Only one portion of the data is to be written out: from the line bearing "What did Tur" through the line bearing "2. A short overview". Write it exactly as it appears.
[Start of Attachment]
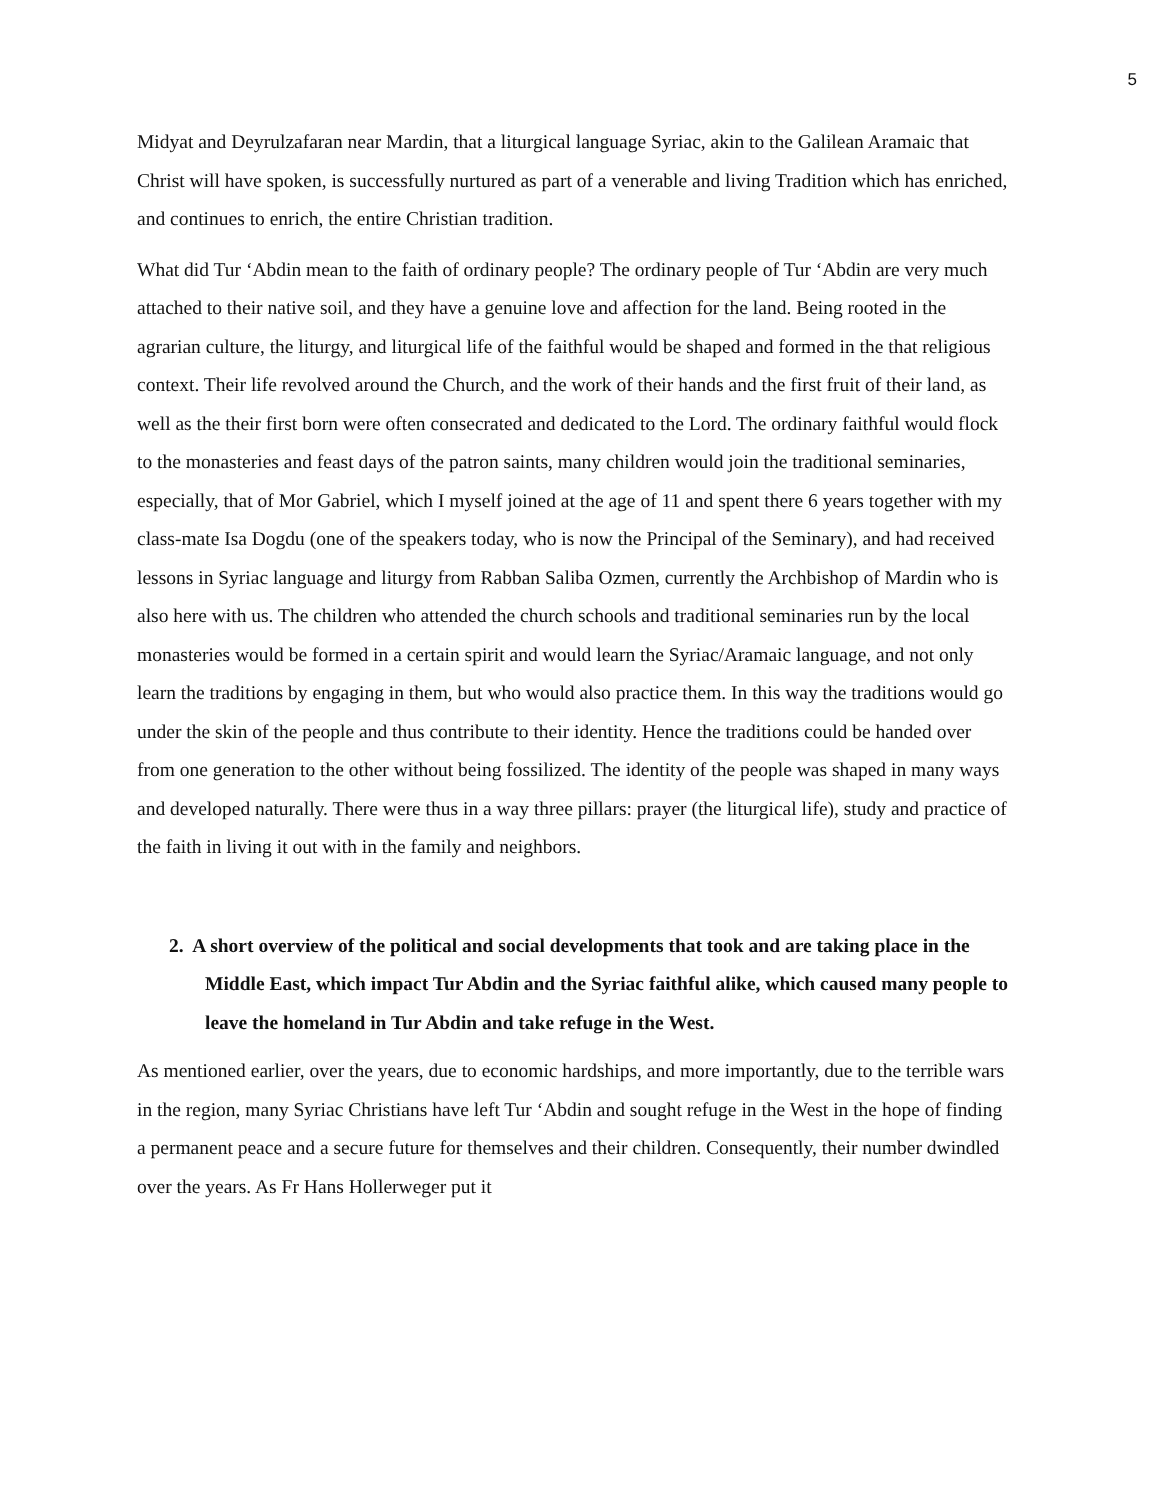5
Midyat and Deyrulzafaran near Mardin, that a liturgical language Syriac, akin to the Galilean Aramaic that Christ will have spoken, is successfully nurtured as part of a venerable and living Tradition which has enriched, and continues to enrich, the entire Christian tradition.
What did Tur ‘Abdin mean to the faith of ordinary people? The ordinary people of Tur ‘Abdin are very much attached to their native soil, and they have a genuine love and affection for the land. Being rooted in the agrarian culture, the liturgy, and liturgical life of the faithful would be shaped and formed in the that religious context. Their life revolved around the Church, and the work of their hands and the first fruit of their land, as well as the their first born were often consecrated and dedicated to the Lord. The ordinary faithful would flock to the monasteries and feast days of the patron saints, many children would join the traditional seminaries, especially, that of Mor Gabriel, which I myself joined at the age of 11 and spent there 6 years together with my class-mate Isa Dogdu (one of the speakers today, who is now the Principal of the Seminary), and had received lessons in Syriac language and liturgy from Rabban Saliba Ozmen, currently the Archbishop of Mardin who is also here with us. The children who attended the church schools and traditional seminaries run by the local monasteries would be formed in a certain spirit and would learn the Syriac/Aramaic language, and not only learn the traditions by engaging in them, but who would also practice them. In this way the traditions would go under the skin of the people and thus contribute to their identity. Hence the traditions could be handed over from one generation to the other without being fossilized. The identity of the people was shaped in many ways and developed naturally. There were thus in a way three pillars: prayer (the liturgical life), study and practice of the faith in living it out with in the family and neighbors.
2. A short overview of the political and social developments that took and are taking place in the Middle East, which impact Tur Abdin and the Syriac faithful alike, which caused many people to leave the homeland in Tur Abdin and take refuge in the West.
As mentioned earlier, over the years, due to economic hardships, and more importantly, due to the terrible wars in the region, many Syriac Christians have left Tur ‘Abdin and sought refuge in the West in the hope of finding a permanent peace and a secure future for themselves and their children. Consequently, their number dwindled over the years. As Fr Hans Hollerweger put it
[End of Attachment]
*OUTPUT FOR THIS EXERCISE*.
What did Tur ‘Abdin mean to the faith of ordinary people? The ordinary people of Tur ‘Abdin are very much attached to their native soil, and they have a genuine love and affection for the land. Being rooted in the agrarian culture, the liturgy, and liturgical life of the faithful would be shaped and formed in the that religious context. Their life revolved around the Church, and the work of their hands and the first fruit of their land, as well as the their first born were often consecrated and dedicated to the Lord. The ordinary faithful would flock to the monasteries and feast days of the patron saints, many children would join the traditional seminaries, especially, that of Mor Gabriel, which I myself joined at the age of 11 and spent there 6 years together with my class-mate Isa Dogdu (one of the speakers today, who is now the Principal of the Seminary), and had received lessons in Syriac language and liturgy from Rabban Saliba Ozmen, currently the Archbishop of Mardin who is also here with us. The children who attended the church schools and traditional seminaries run by the local monasteries would be formed in a certain spirit and would learn the Syriac/Aramaic language, and not only learn the traditions by engaging in them, but who would also practice them. In this way the traditions would go under the skin of the people and thus contribute to their identity. Hence the traditions could be handed over from one generation to the other without being fossilized. The identity of the people was shaped in many ways and developed naturally. There were thus in a way three pillars: prayer (the liturgical life), study and practice of the faith in living it out with in the family and neighbors.
2. A short overview of the political and social developments that took and are taking place in the Middle East, which impact Tur Abdin and the Syriac faithful alike, which caused many people to leave the homeland in Tur Abdin and take refuge in the West.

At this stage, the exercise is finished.